Today's episode of Grammar Grater is about the expression, time is of the essence. This topic was inspired by Bryan from Seattle, Washington, who contacted us through Gather.com.
Here's what Bryan had to say:
"I hear time is of the essence all the time, and it's almost always misused. It does not mean we are in a hurryit comes from contract law, and means that cited dates and times are part of the fundamental trade-offs in the contract, or part of its essence. It means that if something is supposed to happen by noon the next day, before the end of the year is not good enough."

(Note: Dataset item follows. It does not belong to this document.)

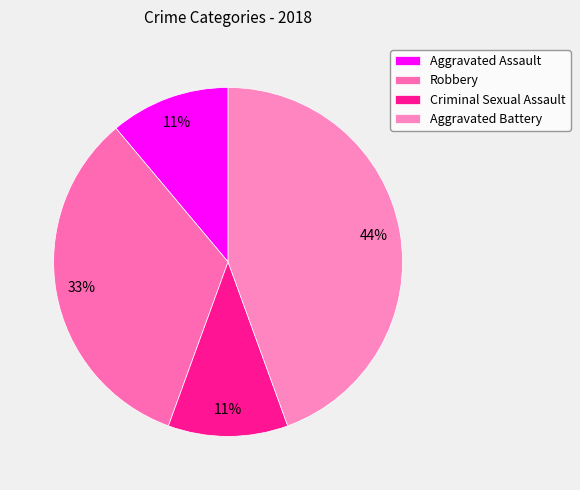

True or false: Robbery accounts for 24% of the total.

False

It's an interesting assertion, so to help us understand this better, we called in a lawyer. Paul Muilenberg is a lawyer who specializes in business law. He's been on Grammar Grater before, and he was kind enough to join us again.

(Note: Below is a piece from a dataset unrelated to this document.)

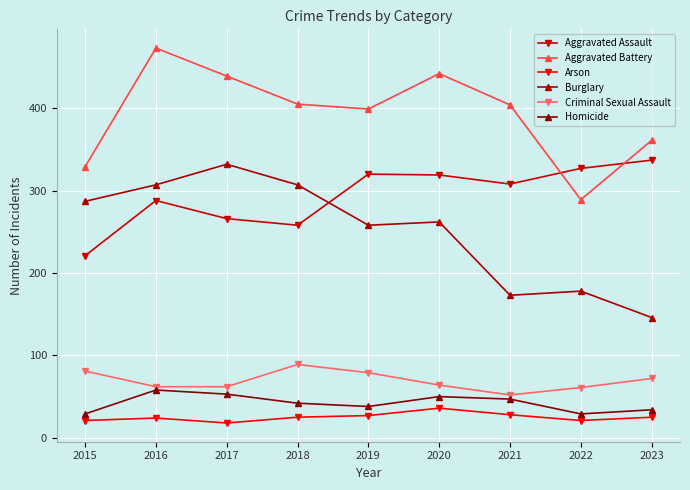

In Homicide, how many points are higher than both neighbors (excluding endpoints)?

2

Muilenberg uses the contract clause time is of the essence on a regular basis, mostly in property transactions. "The phrase time is of the essence means timely performance is an essential term of the contract," Muilenberg says. "As such, failure to meet a deadline which is contained in a contract is a material breach."
Muilenberg explains that a breach is an act of breaking an agreement, and a "material breach" is one that can excuse the non-breaching party of a contract from his or her obligations.

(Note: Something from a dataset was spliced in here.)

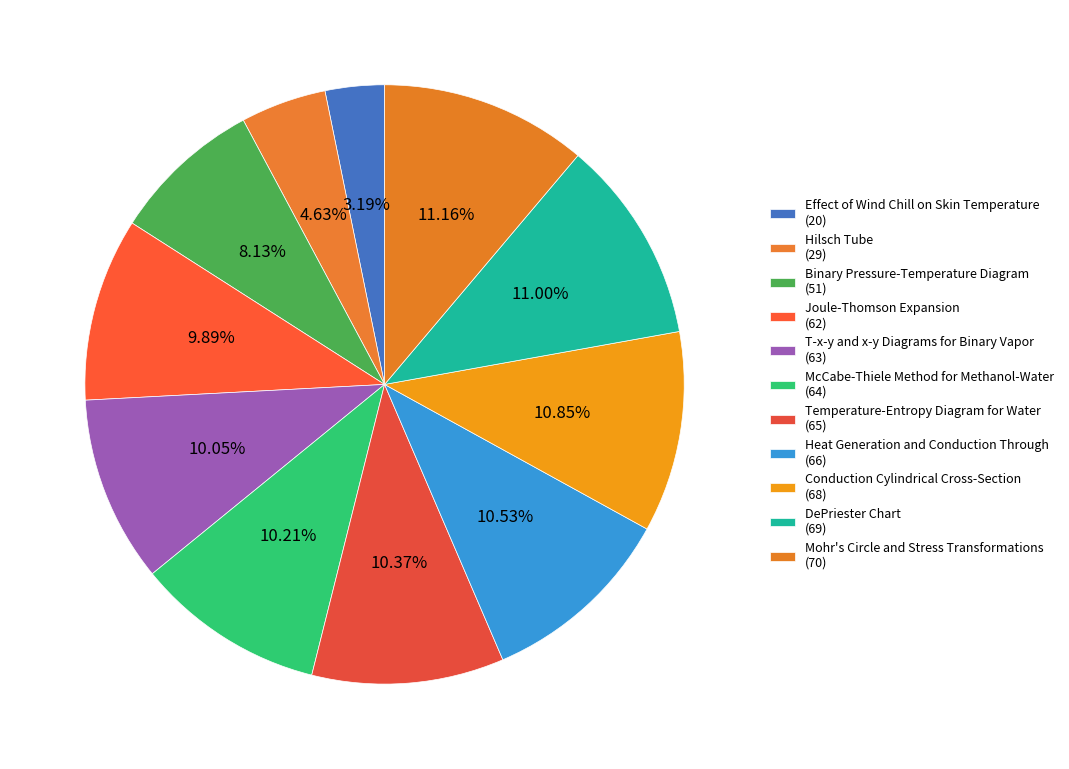

To the nearest percent, what is the combined percentage of Conduction Cylindrical Cross-Section and Effect of Wind Chill on Skin Temperature?

14%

To better clarify this, Muilenberg provides an easy-to-understand example.
"Let's say I agree to sell you my car," he explains, "and our contract is written as follows: 'I will sell you my car for a thousand dollars if you pick up the car by three o'clock this afternoon.'
"Now, let's say you come to pick up the car at four o'clock this afternoon. The question becomes, does your failure to arrive by three o'clock constitute a material breach? If so, I wouldn't have to sell you the car anymore."
Muilenberg goes on to explain that if the written contract in this example had included the phrase, time is of the essence, it would be clear that missing a deadline is a material breach.
The legal explanation of time is of the essence is vital to understanding the everyday application of the phrase. "In common usage, it essentially means 'time is very important,'" Muilenberg says. "For example, let's say it's the day before Thanksgiving and my wife says to me, 'Go get a turkey-time is of the essence.' She is saying that time is very important. I need to get the turkey home as soon as possible so it can thaw in time to get it in the oven."
Muilenberg agrees that technically, time is of the essence does not mean "we are in a hurry." In common usage, however, it comes pretty close to that.
"The reality is that in almost every case, 'time is very important' essentially means the same thing as 'we are in a hurry,'" Muilenberg says. "So if my wife requests that I go get a turkey and time is of the essence, she's obviously telling me to hurry up."